» Work required: Reproduce verbatim the stretch of the material from the line containing "pose: elev=218.7 azim=14.4" through the end of the material, omitting the pictures.

» The data:
******
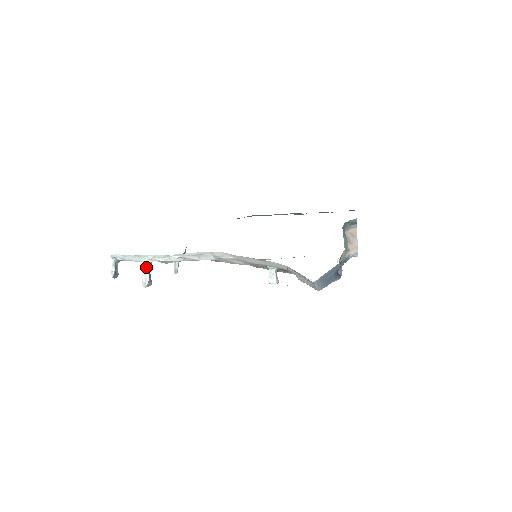
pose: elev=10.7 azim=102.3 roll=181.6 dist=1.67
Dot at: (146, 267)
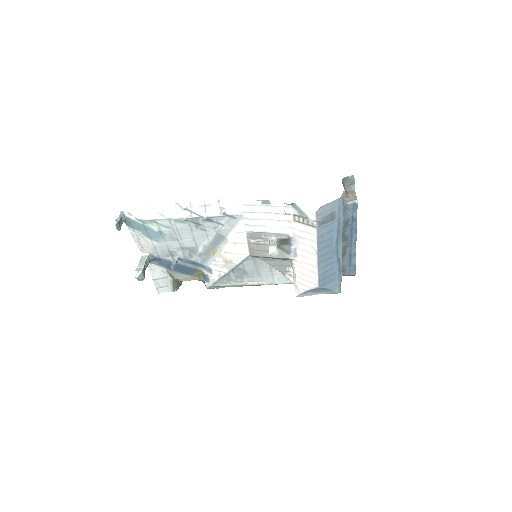
Dot at: (143, 260)
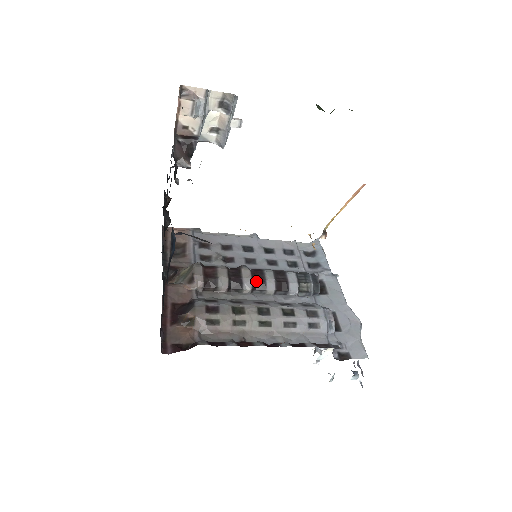
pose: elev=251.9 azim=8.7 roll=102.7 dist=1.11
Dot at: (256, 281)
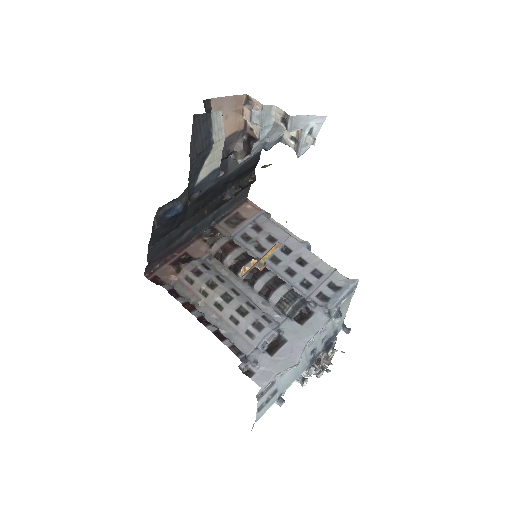
Dot at: (252, 275)
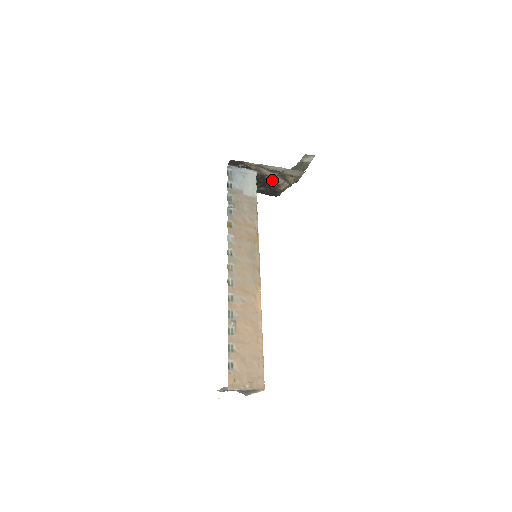
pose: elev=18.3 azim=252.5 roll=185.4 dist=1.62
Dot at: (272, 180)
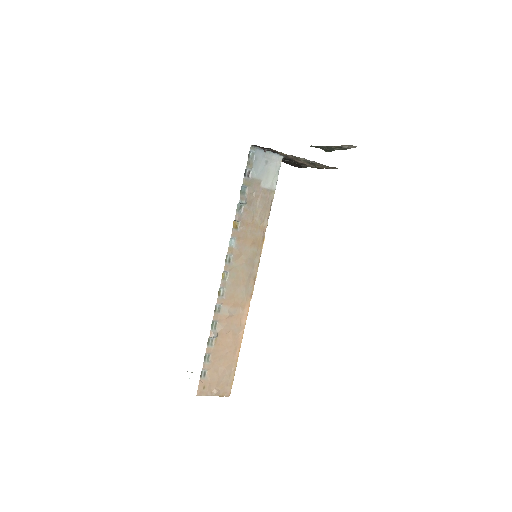
Dot at: (299, 161)
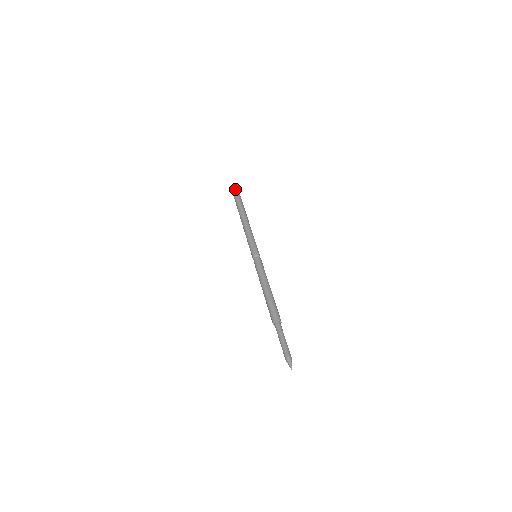
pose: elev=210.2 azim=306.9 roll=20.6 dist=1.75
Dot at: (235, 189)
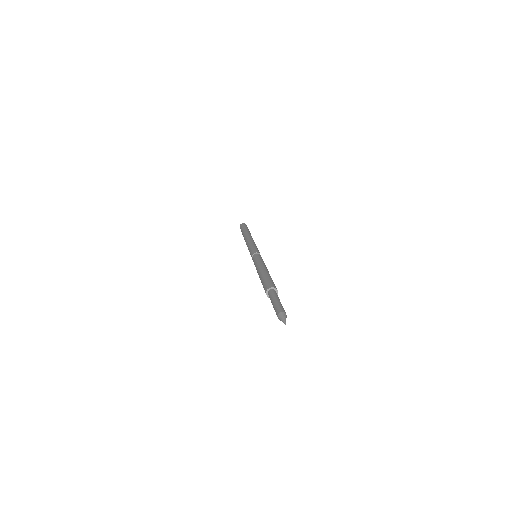
Dot at: (243, 223)
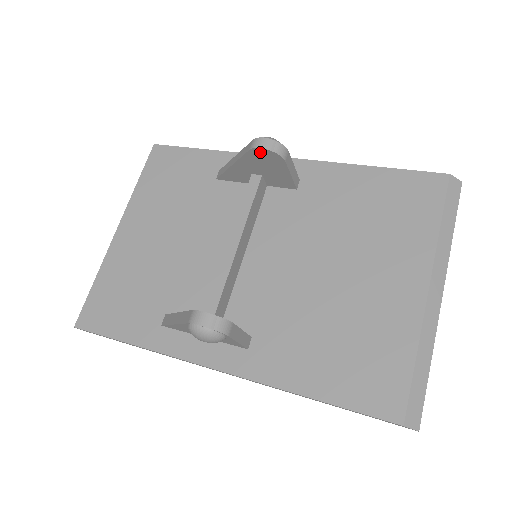
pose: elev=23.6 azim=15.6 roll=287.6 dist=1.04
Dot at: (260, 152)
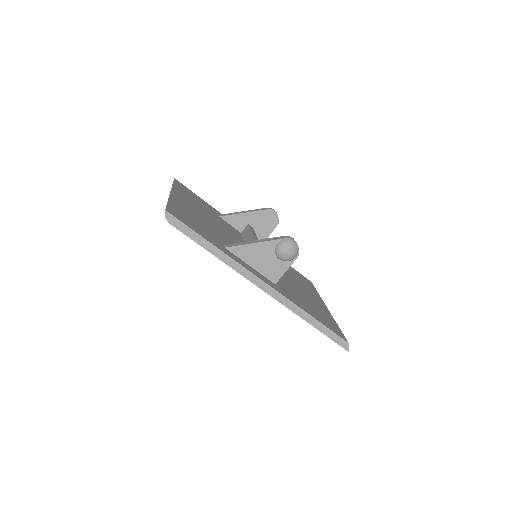
Dot at: (272, 213)
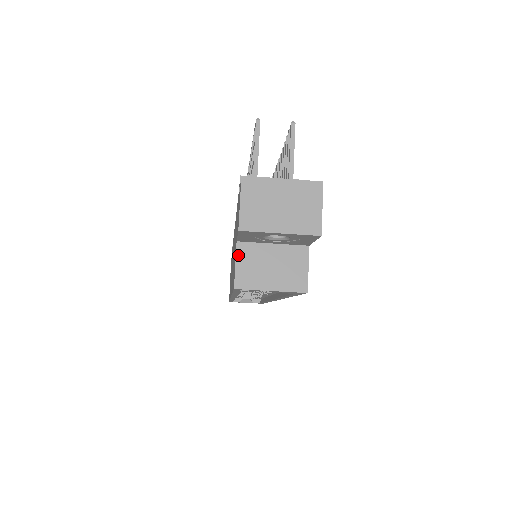
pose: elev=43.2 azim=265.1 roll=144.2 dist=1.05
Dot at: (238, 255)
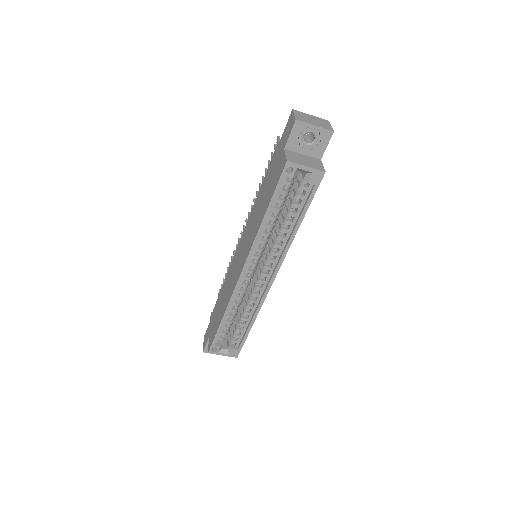
Dot at: (286, 152)
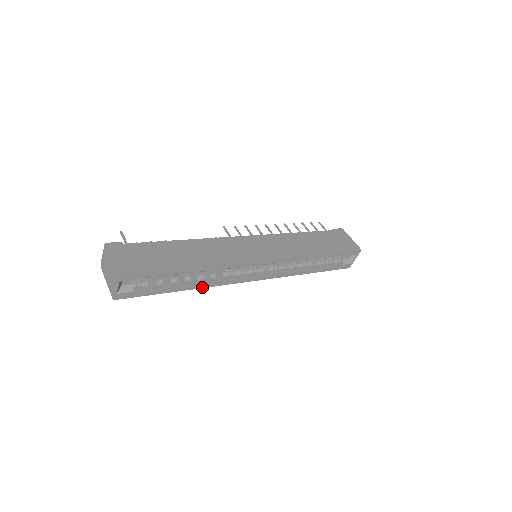
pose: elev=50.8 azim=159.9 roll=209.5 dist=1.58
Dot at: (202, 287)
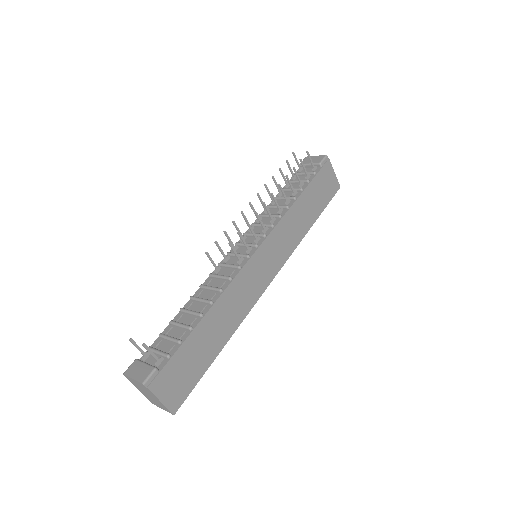
Dot at: occluded
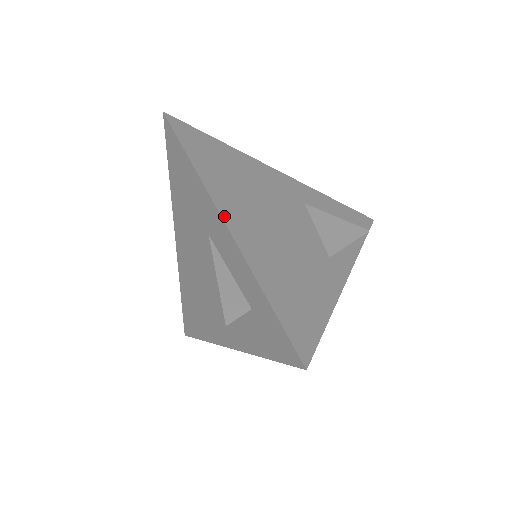
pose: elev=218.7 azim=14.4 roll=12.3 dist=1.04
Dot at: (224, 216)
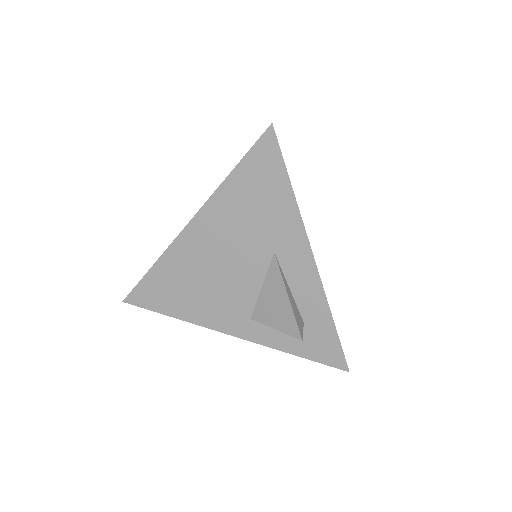
Dot at: occluded
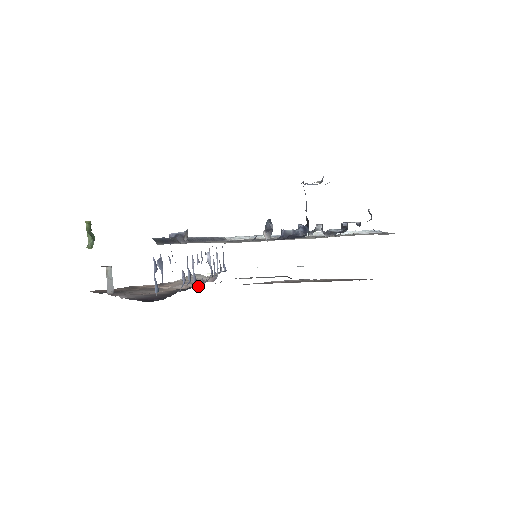
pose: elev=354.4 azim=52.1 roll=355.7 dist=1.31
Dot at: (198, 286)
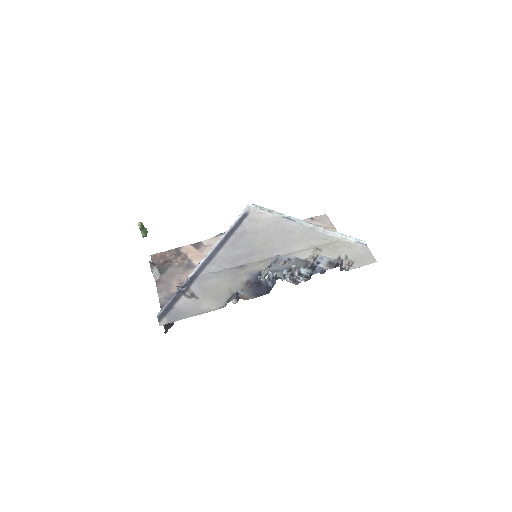
Dot at: occluded
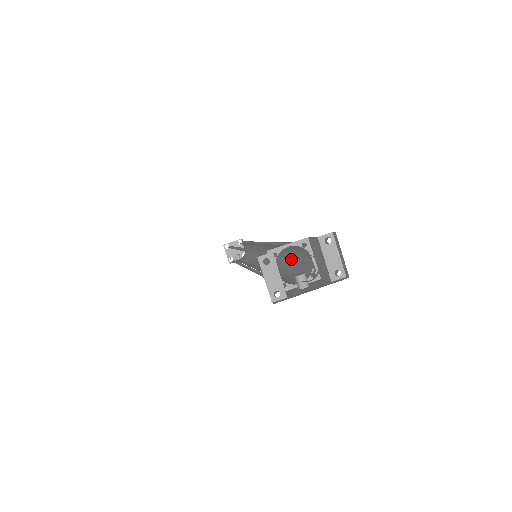
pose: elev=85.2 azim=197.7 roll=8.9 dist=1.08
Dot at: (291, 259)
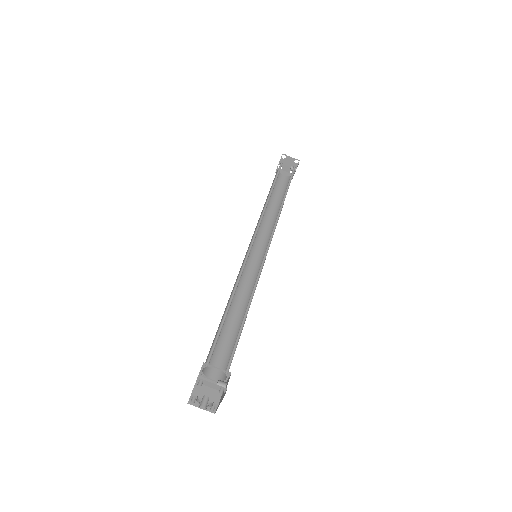
Dot at: occluded
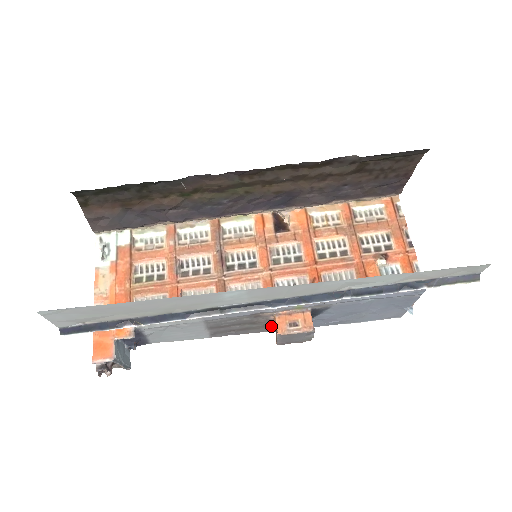
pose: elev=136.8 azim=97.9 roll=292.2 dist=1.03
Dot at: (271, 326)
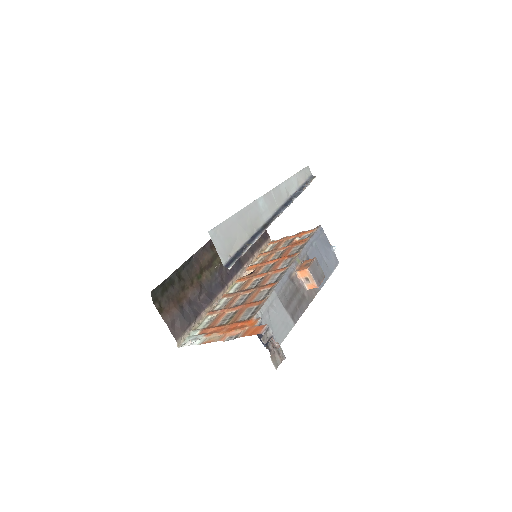
Dot at: (306, 294)
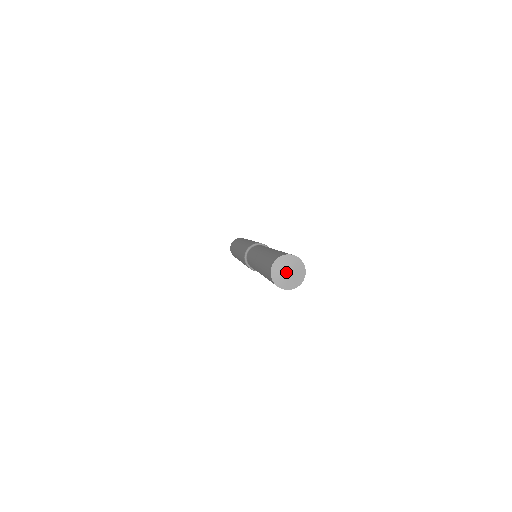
******
» Complete output:
pose: elev=218.7 azim=14.4 roll=12.3 dist=1.04
Dot at: (224, 216)
Dot at: occluded
pose: elev=354.4 azim=52.1 roll=355.7 dist=1.31
Dot at: (198, 286)
Dot at: occluded
pose: elev=85.2 azim=197.7 roll=8.9 dist=1.08
Dot at: (291, 259)
Dot at: occluded
pose: elev=136.8 azim=97.9 roll=292.2 dist=1.03
Dot at: (271, 326)
Dot at: (306, 294)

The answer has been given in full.